Sometimes, you find a gem of a movie, one that others haven’t really heard of. You know when you watch it that you need to tell everyone about it, let them all know what they’re missing. That’s The Monster Project for me. The story revolves around a recovering drug addict who needs money and ends up working on a documentary crew. The head filmmaker posts a Craigslist ad to find people who believe they are real-life monsters and lands on three subjects: a police officer claiming to be a skinwalker, a vampiric tattoo artist, and an Asian girl with stories of demonic torment. The crew rents an abandoned house for the interviews and soon learn that monsters are definitely real.

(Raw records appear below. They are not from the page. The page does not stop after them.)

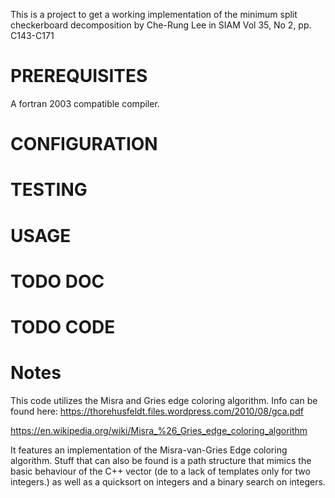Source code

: This is a project to get a working implementation of the minimum split checkerboard decomposition by
Che-Rung Lee in SIAM Vol 35, No 2, pp. C143-C171

# PREREQUISITES #
A fortran 2003 compatible compiler.
# CONFIGURATION #

# TESTING #

# USAGE #

# TODO DOC #

# TODO CODE #

# Notes #
This code utilizes the Misra and Gries edge coloring algorithm.
Info can be found here:
https://thorehusfeldt.files.wordpress.com/2010/08/gca.pdf

https://en.wikipedia.org/wiki/Misra_%26_Gries_edge_coloring_algorithm

It features an implementation of the Misra-van-Gries Edge coloring algorithm.
Stuff that can also be found is a path structure that mimics the basic behaviour of 
the C++ vector (de to a lack of templates only for two integers.)
as well as a quicksort on integers and a binary search on integers.
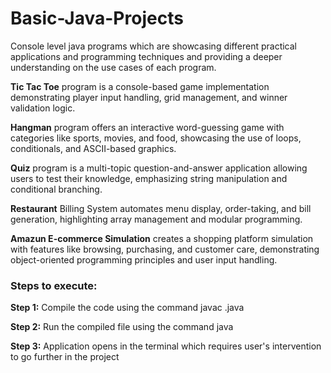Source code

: # Basic-Java-Projects

Console level java programs which are showcasing different practical applications and programming techniques and providing a deeper understanding on the use cases of each program.

**Tic Tac Toe** program is a console-based game implementation demonstrating player input handling, grid management, and winner validation logic. 

**Hangman** program offers an interactive word-guessing game with categories like sports, movies, and food, showcasing the use of loops, conditionals, and ASCII-based graphics.

**Quiz** program is a multi-topic question-and-answer application allowing users to test their knowledge, emphasizing string manipulation and conditional branching.

**Restaurant** Billing System automates menu display, order-taking, and bill generation, highlighting array management and modular programming. 

**Amazun E-commerce Simulation** creates a shopping platform simulation with features like browsing, purchasing, and customer care, demonstrating object-oriented programming principles and user input handling.

### Steps to execute:

**Step 1:** Compile the code using the command javac <filename>.java

**Step 2:** Run the compiled file using the command java <filename>

**Step 3:** Application opens in the terminal which requires user's intervention to go further in the project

When I first watched The Monster Project several years ago, I wasn’t sure what I was in for. I went in blind, but I absolutely loved it. The monsters chosen for the film were outstanding, especially Shiori, the demon. Played by Shiori Ideta, the actress really captured me when she was on screen, and her character played for some of the best scares. The skinwalker and vampire monsters were also fantastic and had some amazing moments in the film. As a superfan of practical effects (non-CGI), this film had plenty of incredible makeups and effects. The little bit of CGI they used was also good, but it’s always fun to find a movie that heavily uses those practical effects and does it so well since it is so hard to find in recent years.
One of the things I loved about the movie was the changing of the lore. When dealing with monsters such as vampires, we see a lot of the same lore over and over. Garlic and holy water hurt them, sun and stakes kill them, and they need blood to continue living their undead existence. But the writers work so well with changing the mythology just enough for it to be refreshing and new, something that is not done often enough in the paranormal and supernatural realms.
After you’ve experienced the movie, head on over to YouTube for a great 45-minute behind-the-scenes featurette that is a fantastic watch. Some of the things they accomplished in the film are unbelievable, and it’s always fun to learn how the filmmakers and actors achieve creating a wonderful product on a lower budget. Plus, those practical effects! Can’t say enough about them!
In addition, you can watch an 11-part mini-series prequel all about Shiori, the girl possessed by a demon. Since we don’t learn as much about her in the movie, the prequel is so worthwhile and amazingly frightening in its own right. It’s a definite must watch after viewing the film.
While a standalone movie with no cliffhanger, it’s one that screams for a sequel. With the number of monsters out there that director Victor Mathieu could cover, I could only imagine what they would come up with. And this fan could seriously use more monsters.
The Monster Project is streaming on several free services, including Tubi, Vudu, and Roku.